An even smarter html_truncate tag
As you know I am using Jekyll to generate this blog. When setting mine up I read how Jack Moffitt set up his Jekyll installation and thought the idea of an html_truncate filter was pretty cool.
What does a truncate filter do? Just make a string
shorter. Here is an example from the truncate documentation included in Ruby on Rails:
truncate("Once upon a time in a world far far away")
# yeilds => Once upon a time in a world f...
Now, this is all well and good unless you have some HTML in there:
truncate("Once upon a time in a world <b>far far away</b>")
# yeilds => Once upon a time in a world <...
Which is no good, since it has split our <b>
tag in two. Worse would be if it got the whole <b>
opening tag but missed the closing tag; the whole rest of the page would be bolded. You’ll also notice that this could cut words completely in half.
What is needed is a truncate that won’t truncate tags or words, and won’t leave tags unclosed.
Here is [Jack Moffit’s html_truncate
filter]metajack_truncate (from the GitHub commit):
def html_truncatewords(input, words = 15, truncate_string = "...")
doc = Hpricot.parse(input)
(doc/:"text()").to_s.split[0..words].join(' ') + truncate_string
end
What his does is send the string to the Hpricot HTML parser which strips out all the HTML tags. It then splits the string up into just the words, and returns the first however many words requested. To continue on with our previous example:
html_truncatewords("Once upon a time in a world <b>far far away</b>", 8)

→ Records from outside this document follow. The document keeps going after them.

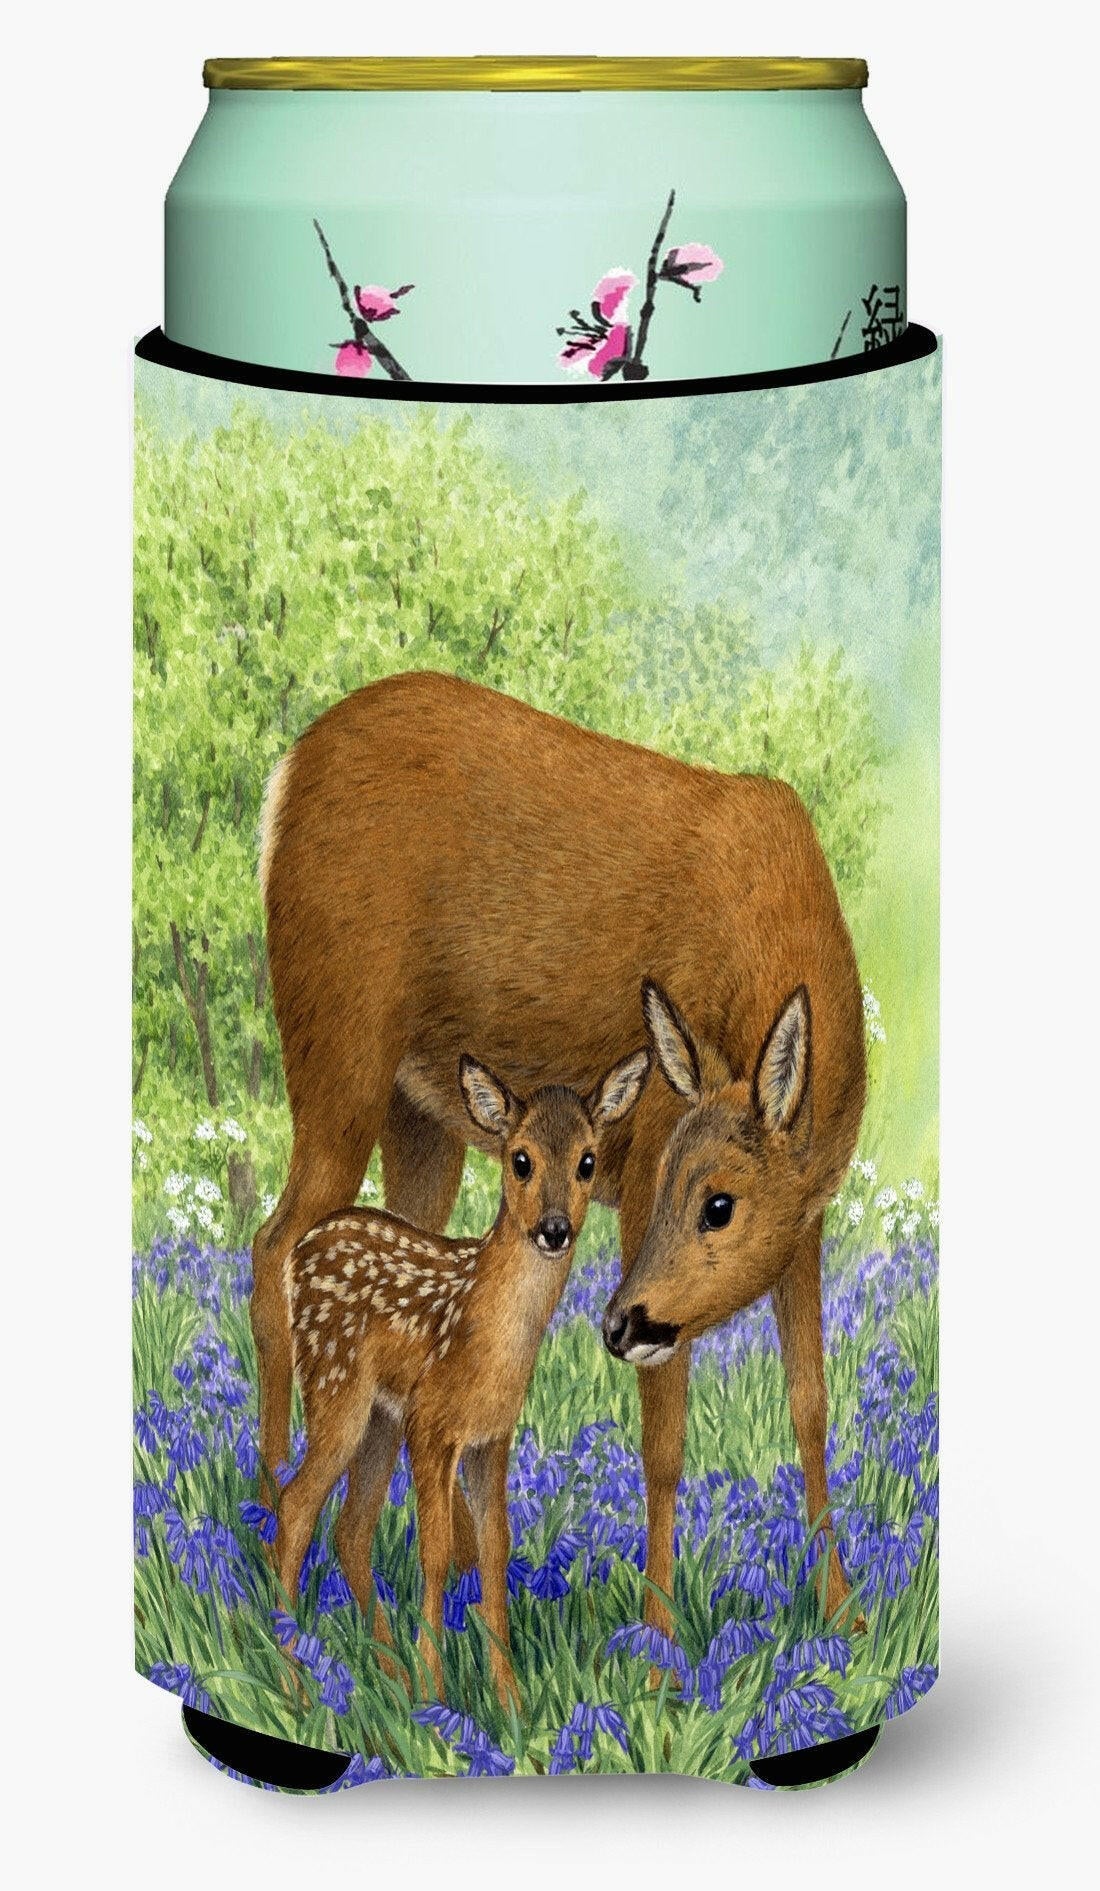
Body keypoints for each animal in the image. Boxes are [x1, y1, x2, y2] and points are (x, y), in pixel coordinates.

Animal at [275, 1047, 650, 1707]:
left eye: (587, 1161)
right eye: (520, 1159)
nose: (555, 1228)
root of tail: (297, 1256)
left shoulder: (490, 1437)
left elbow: (495, 1549)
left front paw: (509, 1699)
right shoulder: (431, 1426)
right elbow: (439, 1550)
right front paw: (436, 1691)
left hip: (379, 1417)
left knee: (350, 1529)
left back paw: (387, 1675)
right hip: (335, 1386)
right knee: (295, 1506)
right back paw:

# yeilds => Once upon a time in a world far...
So, we solved all of our complaints! No more broken up HTML tags and no more split words. But I wasn’t sure if I liked this result. Where did the HTML tags go? I wanted an HTML truncate that returned the first however many words while maintaining the HTML tags.
Here is my algortithm:
- Load in the HTML
- Traverse the loaded HTML looking for text nodes
- When a text node is found count the number of words it has
- Once the limit is reached, remove all nodes that come after it.
Here is my code:
Update: I have learned that there are some errors in this code. GitHub user Eleo has posted a working version. Thanks Eleo!
def html_truncate(input, num_words = 15, truncate_string = "...")
doc = Nokogiri::HTML(input)
current = doc.children.first
count = 0
while current != nil
# we found a text node
if current.class == Nokogiri::XML::Text
count += current.text.split.length
# we reached our limit, let's get outta here!
break if count > num_words
end
if current.children.length > 0
# this node has children, can't be a text node,
# lets descend and look for text nodes
current = current.children.first
elsif not current.next.nil?
#this has no children, but has a sibling, let's check it out
current = current.next
else
# we are the last child, we need to ascend until we are
# either done or find a sibling to continue on to
n = current
while n.parent.next.nil? and n != doc
n = n.parent
end
if n == doc
current = nil
else
current = n.parent.next
end
end
end
if count >= num_words
new_content = current.text.split(/ /)
# the most confusing part. we want to grab just the first [num_words]
# number of words, but this last text node could send us way over
# our limit. So, we need to find the difference between the number
# of words we wanted and the number of words total we found (count - num_words)
# to find how many we need to take off of this last text node
# so we subtract from the number of words in this text node.
# Finally we add 1 because we are doing a range and we need to get the index right.
new_content = new_content[0..(new_content.length-(count-num_words)+1)]
current.content= new_content.join(' ') + truncate_string
#remove everything else
while current != doc
while not current.next.nil?
current.next.remove
end
current = current.parent
end
end
# now we grab the html and not the text.
# we do first because nokogiri adds html and body tags
# which we don't want
doc.children.first.children.first.inner_html
end
I used the Nokogiri HTML parser because I read that it was faster. (Now I am reading that is no longer the case! Which one will I choose?)
And finally, here is what my html_truncate
function will does:
html_truncate("Once upon a time in a world <b>far far away</b>", 8)
# yeilds => Once upon a time in a world <b>far...</b>
No split words, no broken HTML. Perfect!
Though, I ultimately decided not to use it, and went with Jack’s function. I liked how concise it made the resulting text with no <p>
’s or <ul>
’s to string it out. I still think my version is useful though.